多くの人にとって、ワクチンの開発は「どれでもいいから早く成功してほしい」というのが本音だろう。

長谷川センター長も、

「新型コロナウイルスに対して免疫システムがどうはたらいているのか、詳しいことはあまりわかっていません。そのため、複数の異なるアプローチでワクチン開発を進め、どれかが実用化すればいいという戦略は正しいと思います」

と、複数のタイプが並行して開発されるメリットを示す。

また、ワクチン開発は急務とはいえ、有効性だけでなく、安全性も厳しくチェックする必要がある。

あらゆるワクチンには、ある程度の副反応が予想される。新型コロナウイルス用ワクチンの開発でとりわけ懸念されているのが「VDE」(Vaccine induced Disease Enhancement)とよばれる現象だ。

VDEとは、ワクチンを接種した後、実際のウイルスに感染したときに白血球の一種である好酸球が集まり過ぎてかえって症状が悪化してしまう現象。

COVID-19に似た感染症であるSARS(重症急性呼吸器症候群)のワクチンを開発する過程の動物実験でVDEが確認された事例があるため、今回のワクチン開発でも懸念事項として上がっている。

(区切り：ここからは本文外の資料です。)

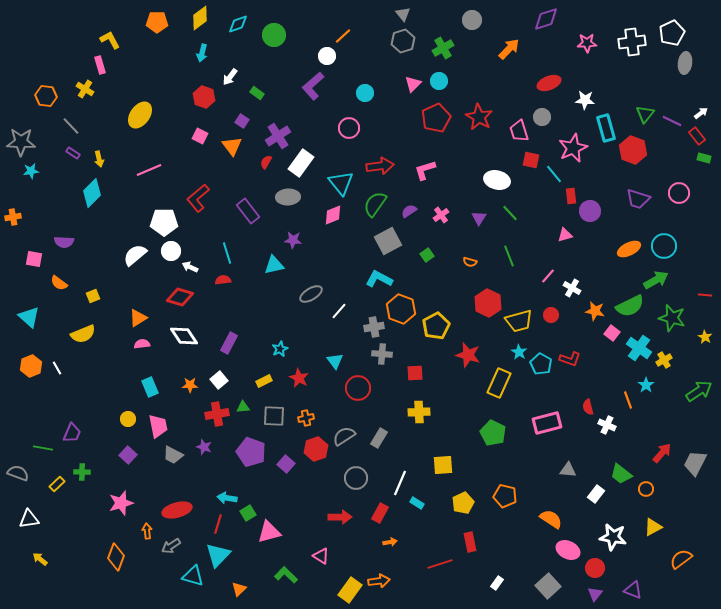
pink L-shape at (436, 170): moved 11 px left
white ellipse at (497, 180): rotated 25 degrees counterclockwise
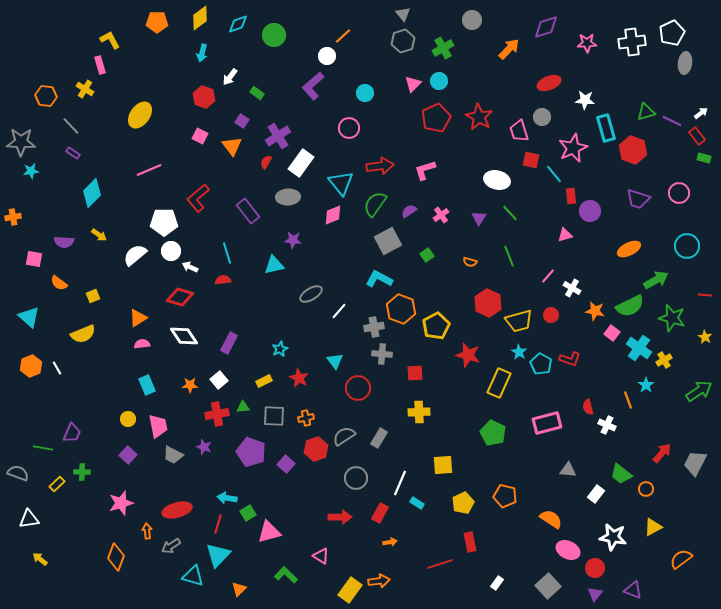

VDEが起きる詳細な仕組みはよく分かっていないものの、ワクチンの作用を調節する成分(アジュバント)を加えるなどして、各社VDEを抑えようと工夫している。

ワクチンがあっても感染予防は難しい?

マスク

ワクチンができたとしても、マスクを着用する日々は続きそうだ。

撮影:今村拓馬

また、長谷川センター長は開発中のワクチンの効果について、次のように話す。

「現在開発中の方法は注射によるワクチン接種で、血液を介して作用することで重症化を防ぐ役割はあると思います。一方で、感染経路である上気道(鼻や喉など)には届きにくいので、感染予防までは難しいかもしれません

国内では未承認ではあるものの、インフルエンザワクチンには鼻に噴霧して上気道の粘膜に存在するウイルスを撃退し、感染そのものを抑える「経鼻ワクチン」が存在する。

長谷川センター長は、まずは注射するタイプのワクチンの実用化を優先すると考えていながらも、ゆくゆくは新型コロナウイルスに対する感染予防効果が期待できる経鼻ワクチンの開発も検討している。